_Page excerpt_:
As minister Del Bono was also involved in the political and military decisions that determined the borders and power relations in the eastern Mediterranean. He was suspicious of French backing for the new Kingdom of Yugoslavia, convinced that France’ project to establish a base at Fiume was intended to push Italy out of the upper Adriatic.

Del Bono was also at odds with both France and Britain over Italy's role in the peace settlement with the Ottoman Empire. In the Treaty of London (1915) and in the Agreement of Saint-Jean-de-Maurienne London and Paris had agreed that Italy should occupy extensive territories in Anatolia following the Ottoman defeat. However in the event Britain and France were determined mainly to se use their own advantage in the region, and supported the Greek Occupation of Smyrna. Foreign Minister Sidney Sonnino urged del Bono to send Italian warships into the Aegean Sea, but the British and French manoeuvred to keep Italy out of an active role, and the Italian crews in Rhodes were debilitated by the Spanish flu.

During his period in office Italy had to manage the reconstitution of its merchant marine, 57.5% of which had been sunk in the First World War with the loss of many trained and experienced seamen. Del Bono's solution was to bring all the nautical technical schools under the control of his ministry.

In the postwar debates about the future size and profile of the Italian navy, Del Bono supported building more battleships and declared his intention to complete the construction of the Caracciolo, though he did not give much consideration to the future role of aircraft carriers and naval aviation.

_Task instructions_:
In the passage about Del Bono, what did he do with the nautical technical schools? The entries after this passage have no connection to it.

_Raw data_:
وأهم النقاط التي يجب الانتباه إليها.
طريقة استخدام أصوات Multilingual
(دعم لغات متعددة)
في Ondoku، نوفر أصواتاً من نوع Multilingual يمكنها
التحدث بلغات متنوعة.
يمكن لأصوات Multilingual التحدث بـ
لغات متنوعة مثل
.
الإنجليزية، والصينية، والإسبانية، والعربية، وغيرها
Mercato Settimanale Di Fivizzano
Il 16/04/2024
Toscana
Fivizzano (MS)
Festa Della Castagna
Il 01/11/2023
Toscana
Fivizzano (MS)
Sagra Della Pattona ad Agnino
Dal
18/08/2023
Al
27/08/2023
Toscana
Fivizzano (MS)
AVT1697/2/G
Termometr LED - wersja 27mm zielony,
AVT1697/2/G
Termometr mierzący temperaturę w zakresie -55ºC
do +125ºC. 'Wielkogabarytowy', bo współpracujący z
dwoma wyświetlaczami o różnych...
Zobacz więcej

_Response box_:
He brought all of them under the control of his ministry.